This extract from Tim Wu’s Attention Merchants pg 192-193 makes clear how the immersive character of video games has been treated as addictive from the outset. It raises the question of where the former characteristic ends and the latter begins:
In both markets Space Invaders was a sudden and unexpected success—nothing quite like it had ever been seen. “Outer Space Invaders are taking over the U.S.,” reported the Youngstown Vindicator. The Washington Post reporter assigned to try the game described his experience this way: “I dropped in a quarter and saw 55 rectangles waving little arms and dropping laser bombs on earth, which is at the bottom of the screen. I fired back with my three laser bases, which got bombed out in about 30 seconds. . . . I was still pounding on the FIRE button at end of game. End of quarter.
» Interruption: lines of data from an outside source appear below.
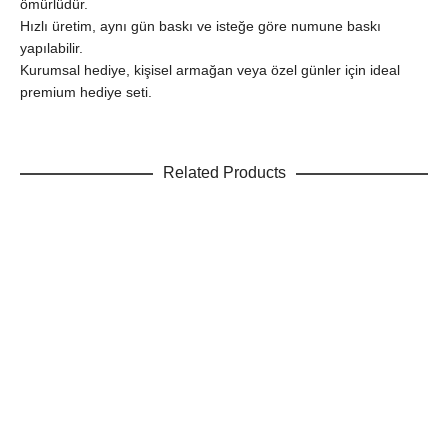
ömürlüdür.
Hızlı üretim, aynı gün baskı ve isteğe göre numune baskı
yapılabilir.
Kurumsal hediye, kişisel armağan veya özel günler için ideal
premium hediye seti.
Related Products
Start of addiction.” The themes of addiction and engrossment could be found in writing about video games from their debut. “It’s like drugs,” a Space Invaders distributor told The Washington Post in 1980. “They’ll tell you: ‘I got a $ 4-a-day habit.’ ” The first thing everyone noticed about Space Invaders was just how captivated its players were. It was a hard game—seemingly hopeless—yet something kept players coming back, trying to conquer it. 3 “What we are dealing with is a global addiction,” the novelist Martin Amis would write in his own meditation on video games in 1982. “I mean, this might all turn out to be a bit of a problem. Let me adduce my own symptoms, withdrawals, dry outs, crack-ups, benders.” Psychologists and other experts were perplexed and disturbed by the appeal of the games, especially to children. “Most of the kids who play them are too young for sex and drugs,” a Dr. Robert Millman told The New York Times in 1981. He proceeded to compare playing video games to sniffing glue. “The games present a seductive world. . . . [Young people want] to be totally absorbed in an activity where they are out on an edge and can’t think of anything else. That’s why they try everything from gambling to glue sniffing.” Others seemed to think Space Invaders’s success had to do with the recent national experience. “It’s really Vietnam,” wrote Ted Nelson, a magazine editor. “It’s a body count war. You do it and you never ask why.”
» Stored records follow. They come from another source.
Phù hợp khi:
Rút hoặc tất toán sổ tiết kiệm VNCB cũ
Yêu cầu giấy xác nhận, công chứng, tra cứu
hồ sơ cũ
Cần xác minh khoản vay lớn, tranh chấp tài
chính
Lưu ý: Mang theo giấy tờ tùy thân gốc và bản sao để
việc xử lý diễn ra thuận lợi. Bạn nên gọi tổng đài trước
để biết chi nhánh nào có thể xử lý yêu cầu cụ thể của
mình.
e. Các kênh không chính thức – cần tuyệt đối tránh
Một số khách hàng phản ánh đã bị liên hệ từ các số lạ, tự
I suspect the answer is that it depends on the player. The nebulous character of these discussions follows from imputing to games what is in fact a relation between the player and the game. In this sense immersive can become addictive (in the idiomatic sense of exceeding our capacity to self regulate, as opposed to a medical sense of the term) depending on the conditions of this relation, varying in ways which have little to do with the game itself. However it’s interesting to note the quality of attention involved, as he does on pg 193:
As in any real game—be it tennis, pinball, or blackjack—the fast-flowing stimuli constantly engage the visual cortex, which reacts automatically to movement. No intentional focus is required, which explains why children and adults with Attention Deficit Disorder find the action of video games as engrossing as anyone else. Unlike games in reality, however, video games are not constrained by the laws of physics, making possible a more incremental calibration of the challenges involved, duration, and related factors in the attempt to keep players coming back.